Ein Taure, den Baine im Licht des kleinen Lagerfeuers nur als hünenhafte Silhouette ausmachen konnte, wandte sich um und ging, ebenso wie zwei der Untoten. Die anderen blieben, wo sie waren.

„Ihr habt Mut“, sagte Baine, dann bedeutete er ihnen, sich zu setzen.

„Das hat weniger mit Mut zu tun als mit Angst“, brummte Zixx’ erster Maat. „Hat jemand was zu trinken dabei?“ Einer der Trolle reichte ihm wortlos einen Weinschlauch, und der Goblin nahm einen großen Schluck.

„Blar hat recht, auch wenn man es sicher besser hätte ausdrücken können“, betonte Janir Leuchtklinge. „Wir haben gehört, was mit denen geschieht, die sich gegen Garrosh aussprechen. Thrall hätte sich zumindest angehört, was man zu sagen hat! Und er hätte uns niemals auf einen solchen Feldzug geführt! Die Allianz wird …“

Baine hob die Hand. „Ruhig, mein Freund. Alles, was du sagst, mag zwar stimmen, aber Thrall ist nicht länger unser Kriegshäuptling. Garrosh Höllschrei führt uns jetzt. Und wir sind heute nicht hier zusammengekommen, um einen Aufstand zu planen, sondern um über seine bisherigen Taten und die Weisheit – oder Torheit – seiner Entscheidungen zu sprechen.“ Er nickte Hamuul zu, der ihm daraufhin einen mit Federn, Perlen und Knochenstücken behangenen Stock reichte. „Das ist der Redestab.
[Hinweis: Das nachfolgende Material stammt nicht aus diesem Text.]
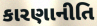
કારણાનીતિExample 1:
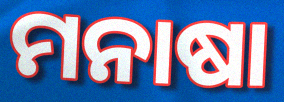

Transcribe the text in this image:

ମନାଷା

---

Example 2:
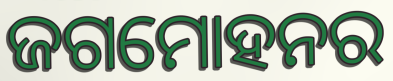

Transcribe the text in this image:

ଜଗମୋହନର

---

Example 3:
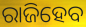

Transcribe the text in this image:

ରାଜିହେବ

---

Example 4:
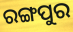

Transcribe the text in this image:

ରଙ୍ଗପୁର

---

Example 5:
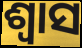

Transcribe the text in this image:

ଶ୍ୱାସ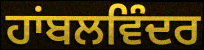
ਹਾਂਬਲਵਿੰਦਰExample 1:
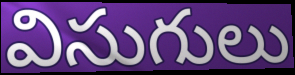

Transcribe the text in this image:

విసుగులు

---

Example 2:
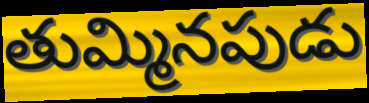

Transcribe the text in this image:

తుమ్మినపుడు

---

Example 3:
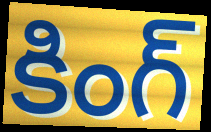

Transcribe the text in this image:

కింగ్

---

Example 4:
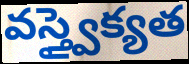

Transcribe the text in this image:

వస్త్వైక్యత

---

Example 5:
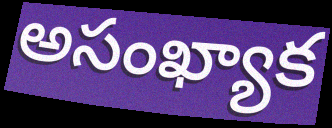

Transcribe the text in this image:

అసంఖ్యాకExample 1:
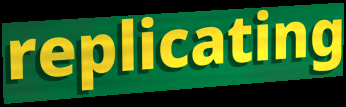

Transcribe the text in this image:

replicating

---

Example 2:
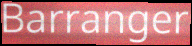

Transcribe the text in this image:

Barranger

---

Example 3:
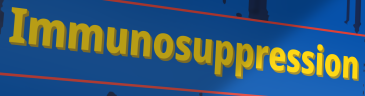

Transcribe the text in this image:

Immunosuppression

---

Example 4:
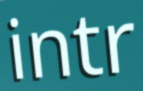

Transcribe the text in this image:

intr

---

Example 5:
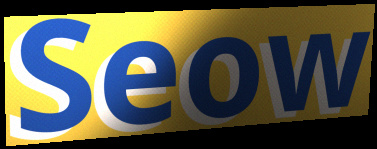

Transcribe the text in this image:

Nur wer ihn hält, hat das Wort.“ Er hielt ihn in den Kreis der anderen. „Wer möchte zuerst sprechen?“

„Ich würde gerne etwas sagen, Oberhäuptling Bluthuf.“ Das kam von Frandis Farley. Baine neigte den Kopf, und der Stab wurde von Hand zu Hand weitergereicht, bis er den Anführer der Verlassenen-Truppen in Garroshs Armee erreichte. „Ich diene der Horde. Aber ich habe das Gefühl, dass die Horde nicht länger mir oder meiner Lady dient. Einst waren wir Menschen; ich selbst lebte damals in der Stadt Sturmwind, deren Soldaten ohne jeden Zweifel bald gegen uns in die Schlacht ziehen werden. Die Allianz weiß inzwischen sicher, was geschehen ist, und ich glaube, Lady Jaina ist schlau genug, um zu erkennen, dass Theramore Garroshs nächstes Ziel sein könnte.“

Seine Vermutung war zutreffender, als er auch nur ahnen konnte, aber Baine ließ sich nichts anmerken. Sein Gesicht blieb reglos, während er dem Verlassenen lauschte.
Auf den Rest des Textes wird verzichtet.